Those are the ones with prefix readwrite.....track_peakmem... that now have all zeros. I will revert this change. It seems like I was misunderstanding how that memory calc worked: when I run on my laptop, I guess I'm seeing memory effects from a bunch of other processes. When it runs on a dedicated machine in CI, it's probably fine.

There are new benchmarks I've written in benchmarks/benchmarks/backed_hdf5.py (BackedHDF5.....timed_fancy_index...) that will fail on main without this PR, because they cover new functionality.
Maybe it's a bad idea to include things like that? Not sure what you think.

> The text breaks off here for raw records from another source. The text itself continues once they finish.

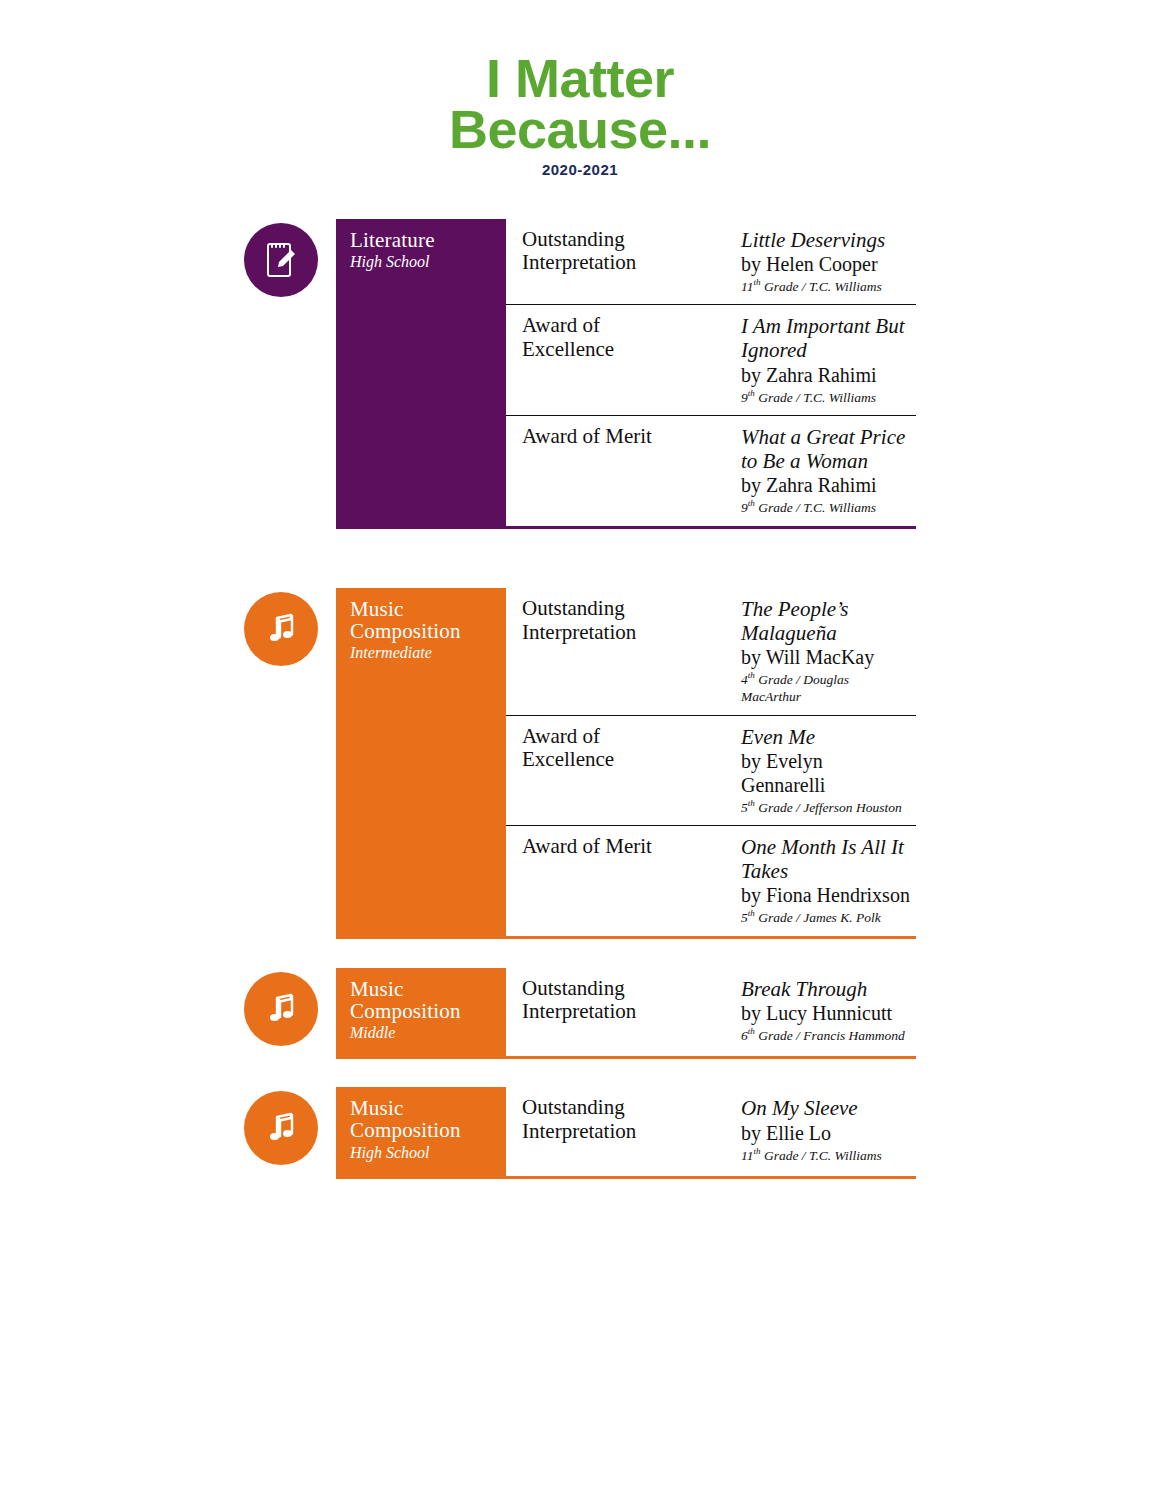I MatterBecause...
2020-2021
Literature
High School
Outstanding
Interpretation
Little Deservings
by Helen Cooper
11th Grade / T.C. Williams
Award of
Excellence
I Am Important But Ignored
by Zahra Rahimi
9th Grade / T.C. Williams
Award of Merit
What a Great Price to Be a Woman
by Zahra Rahimi
9th Grade / T.C. Williams
Music
Composition
Intermediate
Outstanding
Interpretation
The People’s Malagueña
by Will MacKay
4th Grade / Douglas MacArthur
Award of
Excellence
Even Me
by Evelyn Gennarelli
5th Grade / Jefferson Houston
Award of Merit
One Month Is All It Takes
by Fiona Hendrixson
5th Grade / James K. Polk
Music
Composition
Middle
Outstanding
Interpretation
Break Through
by Lucy Hunnicutt
6th Grade / Francis Hammond
Music
Composition
High School
Outstanding
Interpretation
On My Sleeve
by Ellie Lo
11th Grade / T.C. Williams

I can run the full benchmarking suite locally with asv run --python same. The benchmarks I've added take about 22 mins to run. The full run of all benchmarks (including those new ones) completes in 25 mins and everything looks okay. Things also look good compared to main if I run on main and then do asv compare.

But it looks like I've added too much to the benchmarking. I'm going to cut down on the number of new ones so as not to bog down the benchmarking suite. I think I went way overboard.

sjfleming · 2025-10-21T19:33:44Z

I've pared down the new benchmarks so that they run in 2 additional minutes.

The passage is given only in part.